While the state is dragging its feet with the release of prisoners, it has been proactive in registering new cases in the past month. As many as 96,231 new offences have been registered in the state and around 683 persons have been arrested in cases of assault on policemen.
Since mid-March, families and lawyers of prisoners have not been allowed to make jail visits. After several petitions to the state authorities and the court, prison telephone services have been set up. But this system too has not been working effectively.
After the news of the contagion broke, a 24-year-old woman frantically began making calls to the Arthur road prison to find out if her husband was one of those infected. She said she was asked to call back ‘next week’.
“I haven’t been able to talk to my husband for over a week. I have been calling the landline number just to find out if my husband is fine. The prisons should at least inform the family members about the infection. This is cruel,” she said.
Maharashtra’s patient count has been the highest at 14,541. In Mumbai, particularly, with 10,714 cases (as on May 6), the health infrastructure has been under severe pressure. In some wards of Mumbai’s municipal corporation, the waiting time to find a bed is almost three days.
A group of over 130 human rights lawyers have also approached a high-power committee, seeking haste in the process of release of prisoners and the consideration of old and ailing prisoners for release. The group had written the first letter on March 29 and have sent another reminder on April 28 after the committee failed to respond.
The fear of the infection had led to a violent situation inside the Dum Dum central correctional home in Kolkata on March 21. As the prisoners began to protest demanding meetings with their family members and their release, the prison authorities had resorted to force and this led to a violent clash between the two. Several prisoners and prison staff were severely injured in the attack.
Last month, 19 prisoners and jail guards at the Central Jail in Madhya Pradesh’s Indore city tested positive for coronavirus.

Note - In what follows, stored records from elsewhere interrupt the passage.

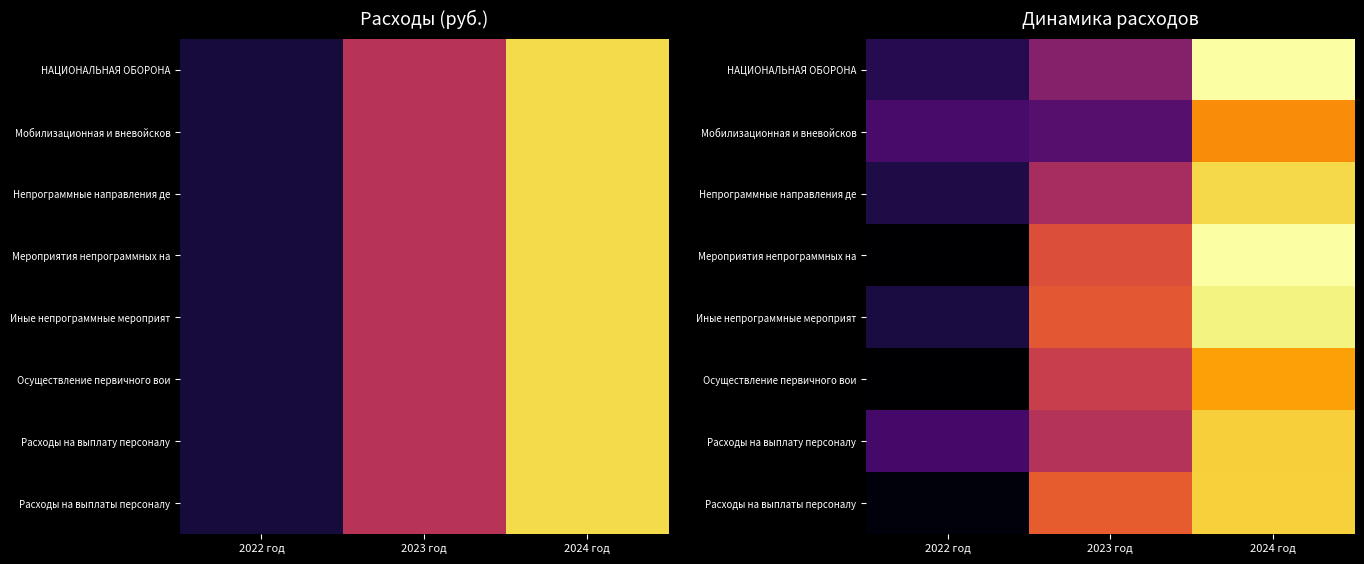

What is the sum of the Иные непрограммные мероприят values at 2024 год and 2023 год?

733544.7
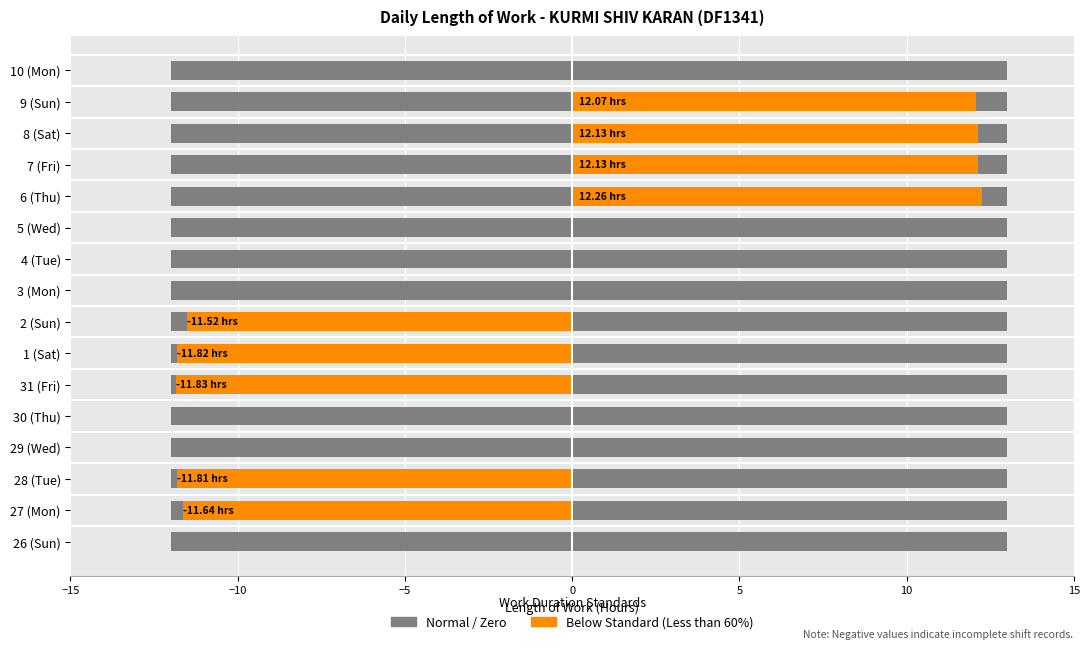

What is the label of the 7th bar from the right?

4 (Tue)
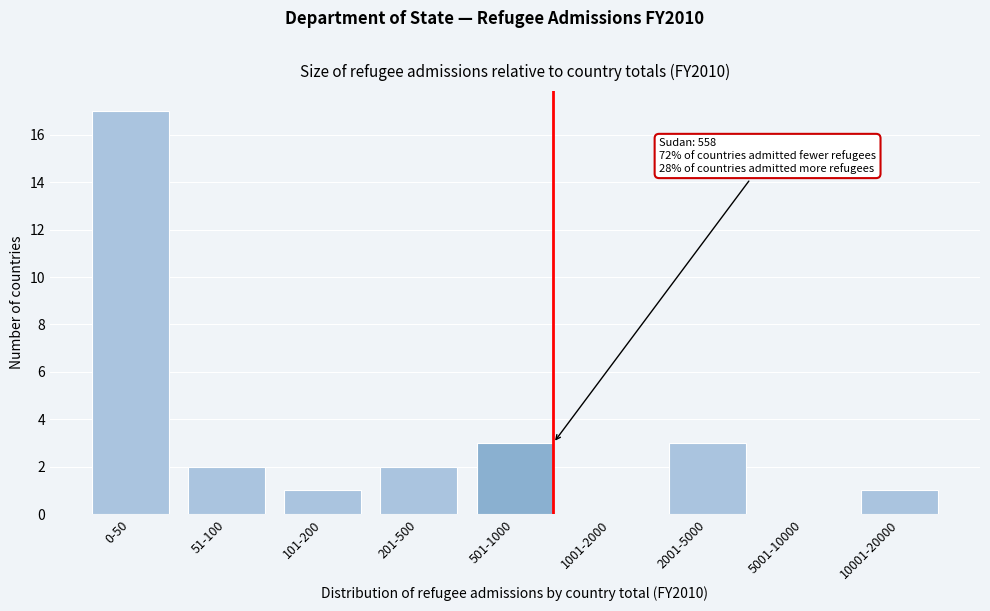

Reading right to left, extract all data points from this chart.

10001-20000=1	5001-10000=0	2001-5000=3	1001-2000=0	501-1000=3	201-500=2	101-200=1	51-100=2	0-50=17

Prisons in India, like in most countries, have always been neglected spaces where overcrowding is a norm. According to the recent prison statistics for 2018, 4,66,084 prisoners were confined in as many as 1,339 jails in the country by the end of the year.
However, the total prison capacity is 3,96,223.
Among the states, Uttar Pradesh has reported the highest overcrowding, at 176.5%, followed by Sikkim (157.3%), Chhattisgarh (153.3%), Uttarakhand (150%), Maharashtra (148.9%), Madhya Pradesh (147%) and Meghalaya (143.5%). Among Union Territories, Delhi has reported the highest overcrowding at 154.3%.
Globally, handling the prison system has proved to be a particular challenge amid the ongoing pandemic. Many countries like Iran, Afghanistan, and Turkey have released prisoners on a large scale in a decongestion effort.